Oxford University Press: 2013. $24.95 (hardback)
When Naomi Schaefer Riley was ready to introduce her African American fiance to her Jewish parents, she wasn’t too worried about his race. But she was very concerned about his religion—he’s a lapsed Jehovah’s Witness.
When it comes to marriage, Riley says that differences of race and culture are increasingly seen as superficial. Differences over religion are another matter. Religious beliefs and feelings, often deep-seated, can come to the fore when interfaith couples plan their wedding or welcome their first child.
Riley does not seek to discourage interfaith marriages. Rather, she hopes to make people aware of the powerful hold exerted by religious traditions, even on those who have stopped practicing their faith. Few people are aware of the problem. She says: “Interfaith couples tend to marry without thinking through the practical implications of their religious differences.”
Why does this matter? Research suggests that interfaith couples are often less happy and their unions less stable than same faith couples. They are also more vulnerable to divorce. They are less likely to raise their children religiously, which can lead to a general waning of religious traditions. Riley regrets this development, because America’s religious communities have contributed significantly to the country’s “generosity and compassion.”

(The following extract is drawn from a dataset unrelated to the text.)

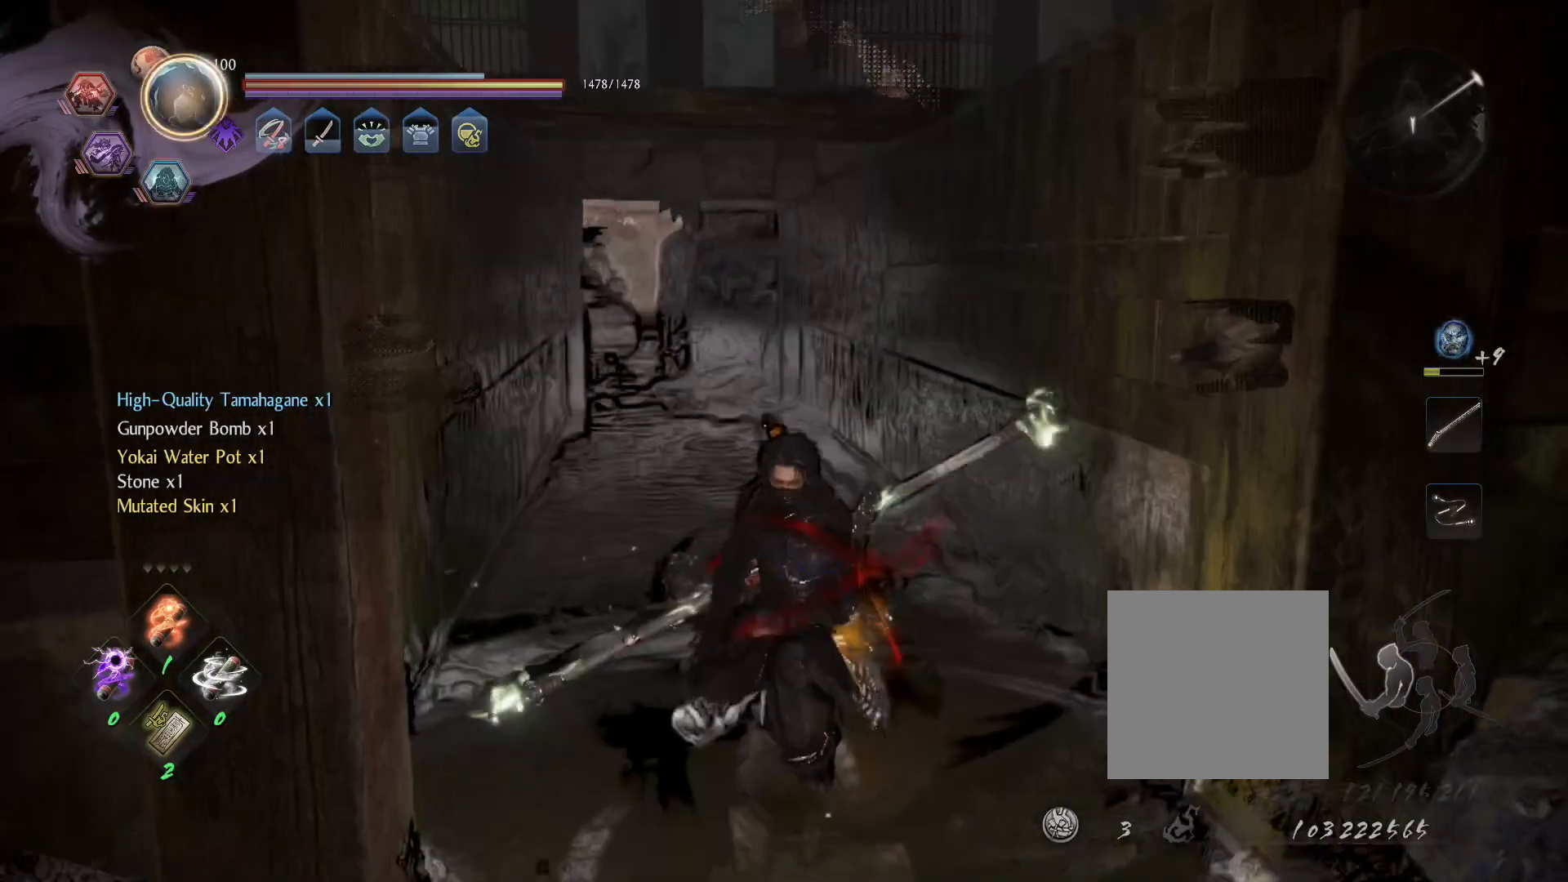
{"dt_ms": 500, "buttons": [], "left_stick": "center", "right_stick": "center", "events": [[67, "CIRCLE", "up"]]}
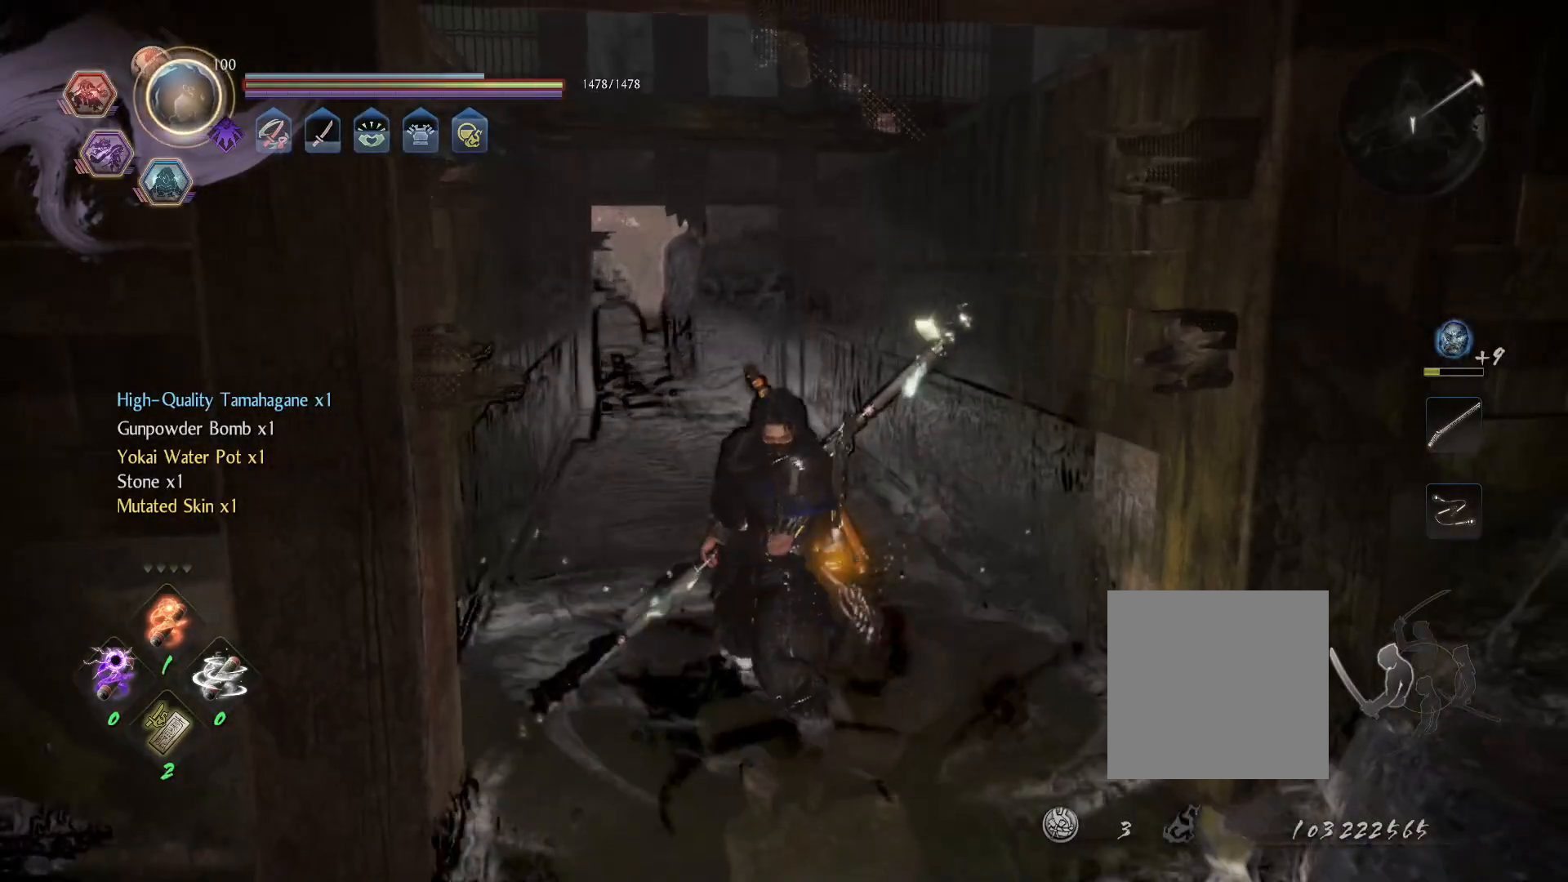
{"dt_ms": 500, "buttons": [], "left_stick": "center", "right_stick": "center", "events": [[33, "SQUARE", "down"], [150, "SQUARE", "up"], [267, "R1", "down"], [300, "CROSS", "down"], [417, "CROSS", "up"], [417, "R1", "up"]]}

Much of the book draws on an Interfaith Marriage Survey that Riley commissioned in order to make comparisons between interfaith and same faith couples. Her survey found that interfaith marriage in the U.S. is on the rise, with an interfaith marriage rate of 42%. Jews are the most likely and Mormons the least likely to marry members of other faiths. (Among married Catholics, about 28% have a non-Catholic spouse, according to a study from the Center for Applied Research in the Apostolate.)
The book covers the hard topics: dating; planning an interfaith wedding; raising children; celebrating holidays; divorce; and congregational attitudes towards interfaith couples. All are difficult, but deciding how to raise the children is probably the most perplexing issue that interfaith couples face. Riley’s interviews with interfaith parents, enlightening and sometimes heartbreaking, confirm that in many instances neither parent is the “winner.”
It’s hard to argue with Riley’s conclusion that interfaith couples should discuss their religious differences before the wedding. They need to get over their starry-eyed naiveté that love will conquer all and think in practical terms about what their faith differences will mean.
It’s doubtful, however, that many couples are equipped—or motivated—to begin and sustain such a conversation. Here is where those who prepare couples for marriage can play a vital role. Clergy and other ministers can help couples to begin the dialogue, perhaps by offering questions and carefully leading them to tackle the tough issues, such as children. While interfaith couples need much the same assistance as same faith couples, they also need help that is specifically suited to their situation. If interfaith couples and religious leaders need convincing, ‘Til Faith Do Us Part is a good place to start.